Now, Hadassah has gone even further by establishing the Nativ (Path) program for five outstanding medical residents per year, providing each with a NIS 500,000 grant in addition to their salaries, and providing them with rigorous and comprehensive support for a whole decade.

It will be headed by the head of Hadassah’s hematology division, Prof. Dina Ben-Yehuda, who is married to Prof. Arie Ben-Yehuda but stands on her own as the first woman to head the Hebrew University of Jerusalem’s Faculty of Medicine. She also serves as volunteer chairman of Israel’s Drug Basket Committee for the third consecutive year. One wonders how she finds time for it all.
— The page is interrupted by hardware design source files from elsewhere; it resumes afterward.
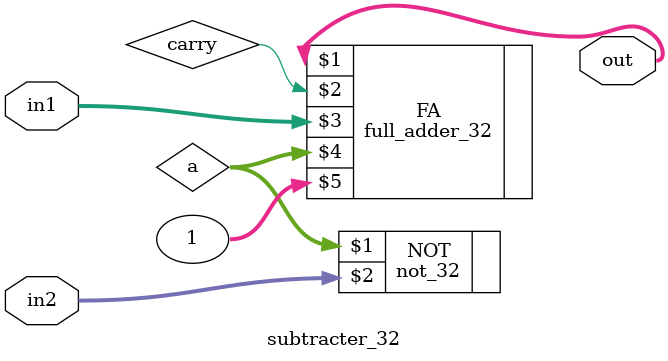
<source format=v>
module subtracter_32 (out, in1, in2);
input [31:0] in1, in2;
output [31:0] out;
wire [31:0] a;
wire carry;

not_32 NOT(a, in2);
full_adder_32 FA(out, carry, in1, a, 32'b1);

endmodule

</source>
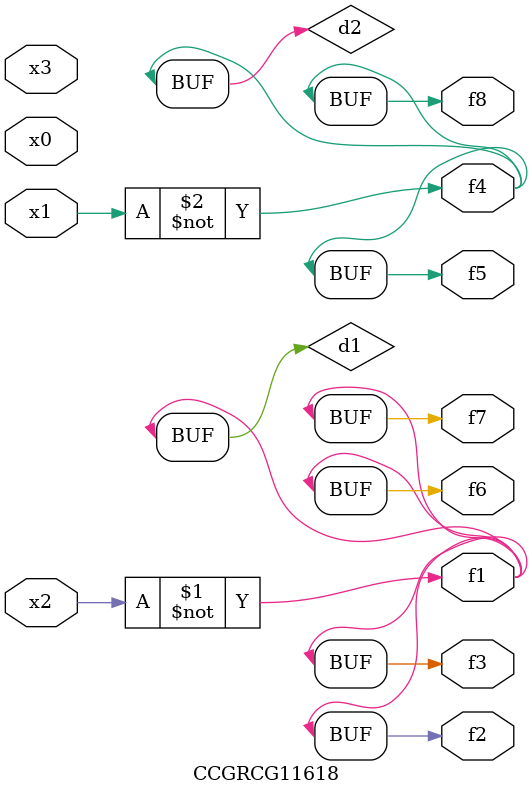
<source format=v>
module CCGRCG11618(
	input x0, x1, x2, x3,
	output f1, f2, f3, f4, f5, f6, f7, f8
);

	wire d1, d2;

	xnor (d1, x2);
	not (d2, x1);
	assign f1 = d1;
	assign f2 = d1;
	assign f3 = d1;
	assign f4 = d2;
	assign f5 = d2;
	assign f6 = d1;
	assign f7 = d1;
	assign f8 = d2;
endmodule

</source>
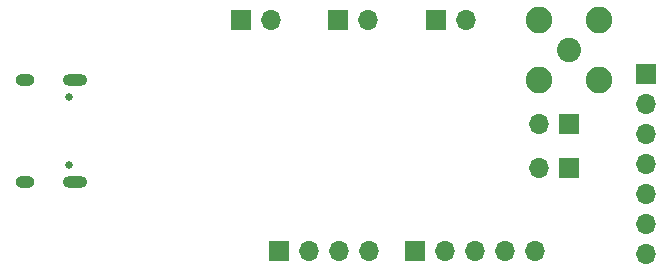
<source format=gbr>
%TF.GenerationSoftware,KiCad,Pcbnew,8.0.6*%
%TF.CreationDate,2025-02-28T22:10:36+01:00*%
%TF.ProjectId,stm8s-target-v1,73746d38-732d-4746-9172-6765742d7631,rev?*%
%TF.SameCoordinates,PX3d09000PY6590fa0*%
%TF.FileFunction,Soldermask,Bot*%
%TF.FilePolarity,Negative*%
%FSLAX46Y46*%
G04 Gerber Fmt 4.6, Leading zero omitted, Abs format (unit mm)*
G04 Created by KiCad (PCBNEW 8.0.6) date 2025-02-28 22:10:36*
%MOMM*%
%LPD*%
G01*
G04 APERTURE LIST*
%ADD10R,1.700000X1.700000*%
%ADD11O,1.700000X1.700000*%
%ADD12C,0.650000*%
%ADD13O,2.100000X1.000000*%
%ADD14O,1.600000X1.000000*%
%ADD15C,2.050000*%
%ADD16C,2.250000*%
G04 APERTURE END LIST*
D10*
%TO.C,J5*%
X23000000Y3000000D03*
D11*
X25540000Y3000000D03*
X28080000Y3000000D03*
X30620000Y3000000D03*
%TD*%
%TO.C,J3*%
X30540000Y22500000D03*
D10*
X28000000Y22500000D03*
%TD*%
%TO.C,J9*%
X36250000Y22500000D03*
D11*
X38790000Y22500000D03*
%TD*%
D10*
%TO.C,J1*%
X47500000Y10000000D03*
D11*
X44960000Y10000000D03*
%TD*%
D12*
%TO.C,J7*%
X5150000Y16000000D03*
X5150000Y10220000D03*
D13*
X5680000Y17430000D03*
D14*
X1500000Y17430000D03*
D13*
X5680000Y8790000D03*
D14*
X1500000Y8790000D03*
%TD*%
D10*
%TO.C,J4*%
X54000000Y18000000D03*
D11*
X54000000Y15460000D03*
X54000000Y12920000D03*
X54000000Y10380000D03*
X54000000Y7840000D03*
X54000000Y5300000D03*
X54000000Y2760000D03*
%TD*%
D10*
%TO.C,J2*%
X47500000Y13750000D03*
D11*
X44960000Y13750000D03*
%TD*%
D15*
%TO.C,J8*%
X47500000Y20000000D03*
D16*
X44960000Y22540000D03*
X44960000Y17460000D03*
X50040000Y22540000D03*
X50040000Y17460000D03*
%TD*%
D10*
%TO.C,J6*%
X34500000Y3000000D03*
D11*
X37040000Y3000000D03*
X39580000Y3000000D03*
X42120000Y3000000D03*
X44660000Y3000000D03*
%TD*%
D10*
%TO.C,J10*%
X19750000Y22500000D03*
D11*
X22290000Y22500000D03*
%TD*%
M02*

</source>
She and her team have received 50 applications for the Nativ program, and they have been sifted to 20 candidates, among whom five will be chosen annually.

“This represents a crucial step in how we choose to train the future generation of doctors and researchers in Israel,” said Dina Ben-Yehuda in an interview.

“Excellence in medicine and research goes far beyond being a slogan. As educators, we must provide the best tools to the most outstanding individuals to help them become leading doctors and researchers.

“This program offers selected participants resources, mentorship, and support for a decade. Graduates of the personalized guidance program will excel in clinical practice, research, education, and leadership, contributing significantly to medicine and society both in Israel and globally.”